Correct Answer & Explanation
. Posterior to Anterior
Explanation
Hoffa fractures are coronal plane fractures of the distal femoral condyles. Biomechanical studies have demonstrated that posterior-to-anterior (PA) directed lag screws provide significantly stronger fixation and greater resistance to shear forces compared to anterior-to-posterior (AP) directed screws.
Question 5018
Topic: 2. Trauma
A 65-year-old osteoporotic female falls from standing and sustains a lateral compression type 1 (LC-1) pelvic ring injury, consisting of a unilateral superior and inferior pubic ramus fracture with an ipsilateral sacral ala impaction fracture. She is hemodynamically stable but has severe pain with mobilization. What is the currently accepted indication for operative fixation of her pelvic ring?
Correct Answer & Explanation
. Failure to mobilize due to intractable pain despite optimal non-operative management.
Explanation
Most LC-1 fractures are mechanically stable and treated non-operatively with weight-bearing as tolerated. However, operative fixation (e.g., percutaneous pelvic fixation) is indicated in patients who fail non-operative management, specifically those who cannot mobilize due to intractable mechanical pain, to prevent complications of immobility.
Question 5019
Topic: 2. Trauma
A 45-year-old male undergoes open reduction and internal fixation of a displaced transverse patella fracture using an anterior tension band wiring construct. The principle of the tension band in this application relies on which of the following biomechanical conversions?

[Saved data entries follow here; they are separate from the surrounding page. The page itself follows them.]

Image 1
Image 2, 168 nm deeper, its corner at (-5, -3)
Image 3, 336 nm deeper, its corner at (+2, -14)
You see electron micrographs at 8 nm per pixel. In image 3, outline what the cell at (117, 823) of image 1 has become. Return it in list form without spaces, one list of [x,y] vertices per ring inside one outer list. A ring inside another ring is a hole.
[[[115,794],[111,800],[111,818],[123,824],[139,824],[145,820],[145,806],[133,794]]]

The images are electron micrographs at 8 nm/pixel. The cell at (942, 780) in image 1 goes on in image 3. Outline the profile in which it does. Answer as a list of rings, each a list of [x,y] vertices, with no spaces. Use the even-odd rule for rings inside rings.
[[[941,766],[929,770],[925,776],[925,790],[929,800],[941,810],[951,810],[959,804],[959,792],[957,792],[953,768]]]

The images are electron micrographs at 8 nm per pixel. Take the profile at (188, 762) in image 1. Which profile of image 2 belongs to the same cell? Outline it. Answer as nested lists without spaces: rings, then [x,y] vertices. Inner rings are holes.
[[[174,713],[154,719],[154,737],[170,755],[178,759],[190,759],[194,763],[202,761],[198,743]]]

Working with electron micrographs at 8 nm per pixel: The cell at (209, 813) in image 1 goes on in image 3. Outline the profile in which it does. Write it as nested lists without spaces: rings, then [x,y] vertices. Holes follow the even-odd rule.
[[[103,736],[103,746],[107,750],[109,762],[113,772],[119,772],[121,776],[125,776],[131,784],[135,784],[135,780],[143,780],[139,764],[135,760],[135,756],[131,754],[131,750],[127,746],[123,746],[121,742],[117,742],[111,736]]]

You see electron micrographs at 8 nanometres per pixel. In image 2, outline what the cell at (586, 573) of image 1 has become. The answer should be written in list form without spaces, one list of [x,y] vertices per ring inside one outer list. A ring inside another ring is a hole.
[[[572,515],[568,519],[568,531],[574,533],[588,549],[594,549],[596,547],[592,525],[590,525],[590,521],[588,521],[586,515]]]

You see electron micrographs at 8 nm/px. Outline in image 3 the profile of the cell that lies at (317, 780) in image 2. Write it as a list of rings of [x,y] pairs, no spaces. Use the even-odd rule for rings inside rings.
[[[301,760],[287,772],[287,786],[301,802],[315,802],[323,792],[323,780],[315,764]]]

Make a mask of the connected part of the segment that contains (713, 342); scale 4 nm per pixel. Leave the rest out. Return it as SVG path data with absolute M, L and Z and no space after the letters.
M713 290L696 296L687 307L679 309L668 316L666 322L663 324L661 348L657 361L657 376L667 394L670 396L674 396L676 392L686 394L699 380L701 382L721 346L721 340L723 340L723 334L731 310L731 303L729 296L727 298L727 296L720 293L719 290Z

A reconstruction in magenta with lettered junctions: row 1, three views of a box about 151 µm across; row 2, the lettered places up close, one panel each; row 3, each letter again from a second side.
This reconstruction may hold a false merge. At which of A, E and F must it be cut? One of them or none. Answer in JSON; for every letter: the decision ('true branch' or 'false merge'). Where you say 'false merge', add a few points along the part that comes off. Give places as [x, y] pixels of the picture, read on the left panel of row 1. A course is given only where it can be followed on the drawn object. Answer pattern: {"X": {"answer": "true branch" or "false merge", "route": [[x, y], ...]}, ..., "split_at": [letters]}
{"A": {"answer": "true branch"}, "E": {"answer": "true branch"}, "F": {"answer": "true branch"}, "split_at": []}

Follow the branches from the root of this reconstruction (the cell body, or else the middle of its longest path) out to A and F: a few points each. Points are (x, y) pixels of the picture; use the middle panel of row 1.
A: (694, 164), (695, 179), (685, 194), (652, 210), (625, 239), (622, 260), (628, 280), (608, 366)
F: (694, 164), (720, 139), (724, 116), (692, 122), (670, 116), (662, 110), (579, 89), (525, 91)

Correct Answer & Explanation
. Converting tension forces on the anterior cortex into compression forces at the articular surface during knee flexion
Explanation
The tension band principle relies on applying a tension band (wire) on the tension side of a bone. In the patella, the anterior surface experiences tension during knee flexion. The anterior wire converts these anterior distraction/tension forces into dynamic compression forces at the articular surface, promoting stability and primary bone healing.
Question 5020
Topic: Lower Extremity Trauma
A 42-year-old skier sustains a high-energy varus injury to the knee, resulting in a displaced medial tibial plateau fracture (Schatzker IV). Which of the following structures is at highest risk of iatrogenic injury during a standard posteromedial surgical approach to the proximal tibia?
Correct Answer & Explanation
. Saphenous nerve
Explanation
The posteromedial approach to the tibia utilizes the interval between the medial gastrocnemius (retracted posteriorly/laterally) and the pes anserinus (retracted anteriorly). The saphenous nerve and great saphenous vein run superficially in this region and are at highest risk of iatrogenic injury during the superficial dissection.